[Stored data entries]
###
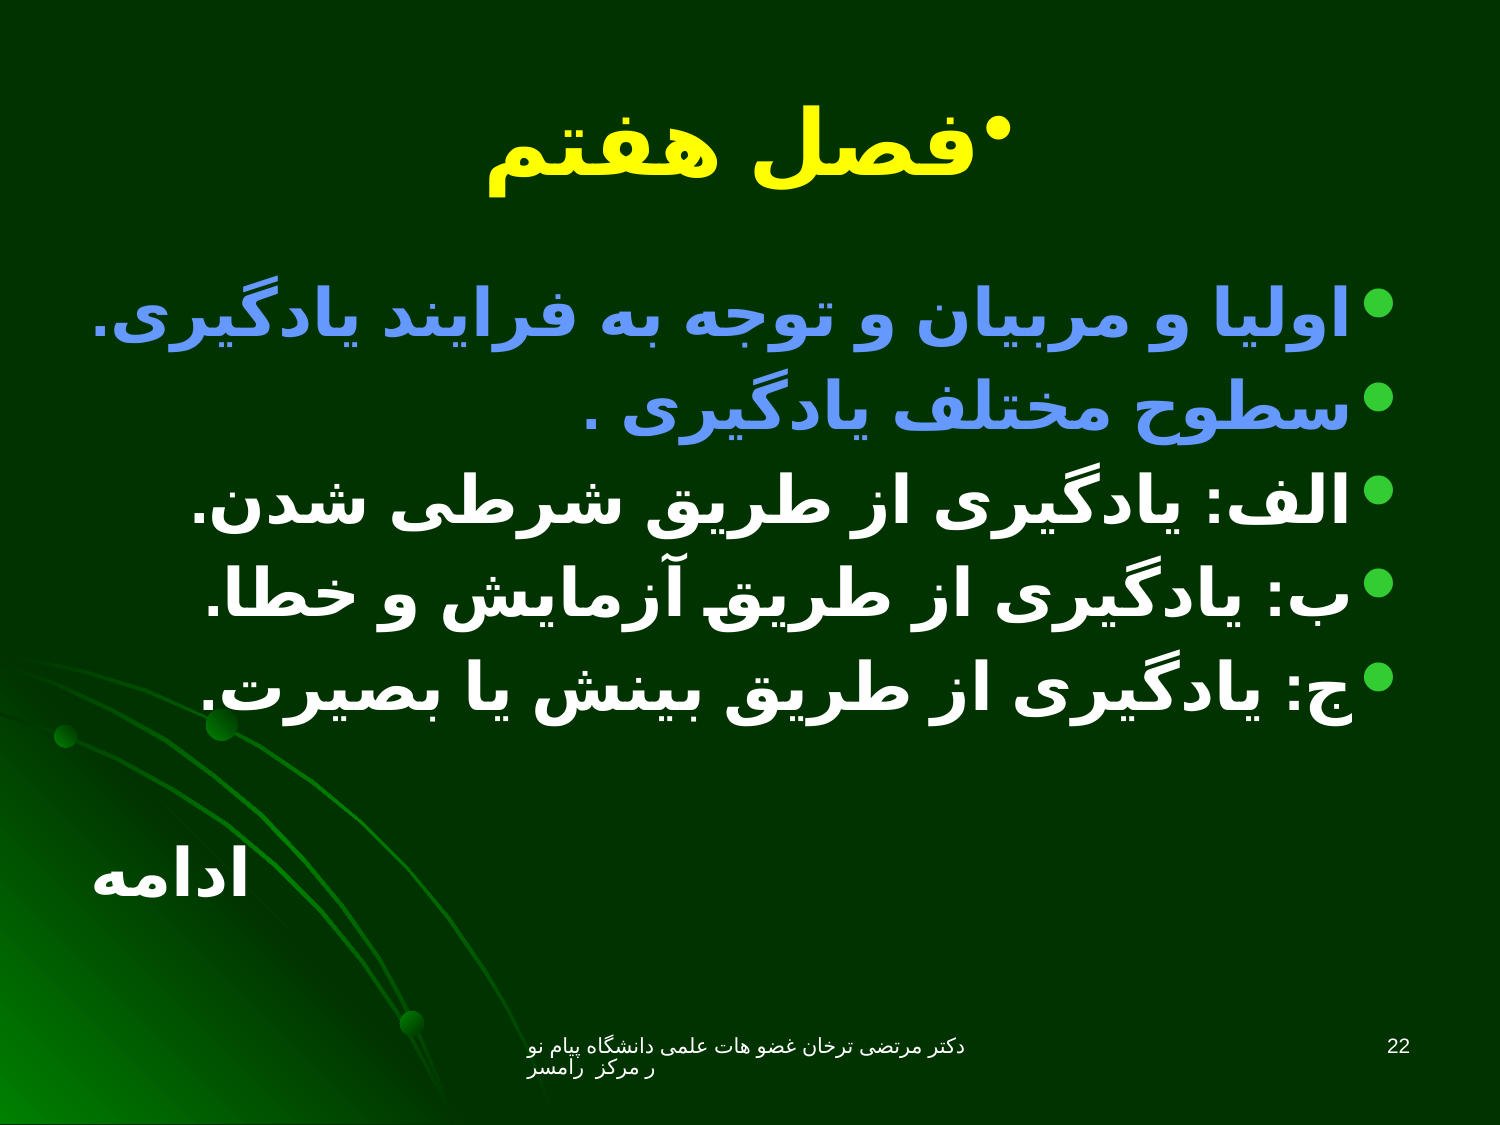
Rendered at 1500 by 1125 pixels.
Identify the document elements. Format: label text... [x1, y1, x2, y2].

slide_number 22 [1074, 1024, 1426, 1101]
footer دکتر مرتضی ترخان غضو هات علمی دانشگاه پیام نور مرکز رامسر [512, 1024, 988, 1101]
list اولیا و مربیان و توجه به فرایند یادگیری. سطوح مختلف یادگیری . الف: یادگیری از طریق شرطی شدن. ب: یادگیری از طریق آزمایش و خطا. ج: یادگیری از طریق بینش یا بصیرت. ادامه [74, 262, 1426, 1006]
title فصل هفتم [74, 45, 1426, 233]
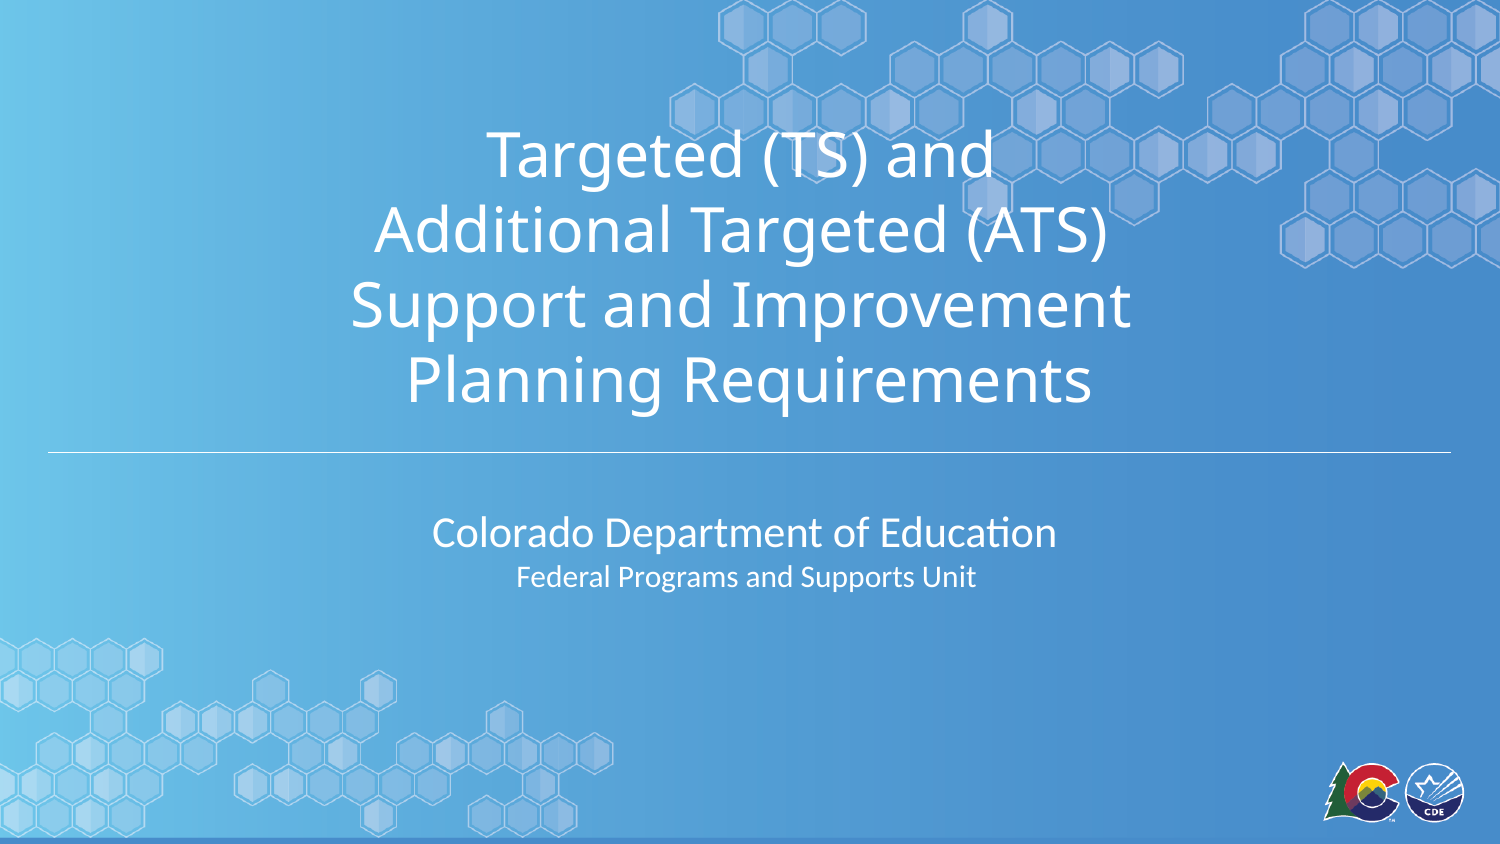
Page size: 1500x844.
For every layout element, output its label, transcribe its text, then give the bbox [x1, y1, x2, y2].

title Targeted (TS) and Additional Targeted (ATS) Support and Improvement Planning Requirements [25, 93, 1475, 431]
subtitle Colorado Department of Education Federal Programs and Supports Unit [51, 464, 1449, 595]
picture [0, 0, 1500, 844]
###
• [What the task requires]
Do not include images; quote all of the entries above exactly.

• [Your response]
Rendered at 1500 by 1125 pixels.
Identify the document elements. Format: label text... [x1, y1, x2, y2].

slide_number 22 [1074, 1024, 1426, 1101]
footer دکتر مرتضی ترخان غضو هات علمی دانشگاه پیام نور مرکز رامسر [512, 1024, 988, 1101]
list اولیا و مربیان و توجه به فرایند یادگیری. سطوح مختلف یادگیری . الف: یادگیری از طریق شرطی شدن. ب: یادگیری از طریق آزمایش و خطا. ج: یادگیری از طریق بینش یا بصیرت. ادامه [74, 262, 1426, 1006]
title فصل هفتم [74, 45, 1426, 233]
Page size: 1500x844.
For every layout element, output its label, transcribe its text, then give the bbox [x1, y1, x2, y2].

title Targeted (TS) and Additional Targeted (ATS) Support and Improvement Planning Requirements [25, 93, 1475, 431]
subtitle Colorado Department of Education Federal Programs and Supports Unit [51, 464, 1449, 595]
picture [0, 0, 1500, 844]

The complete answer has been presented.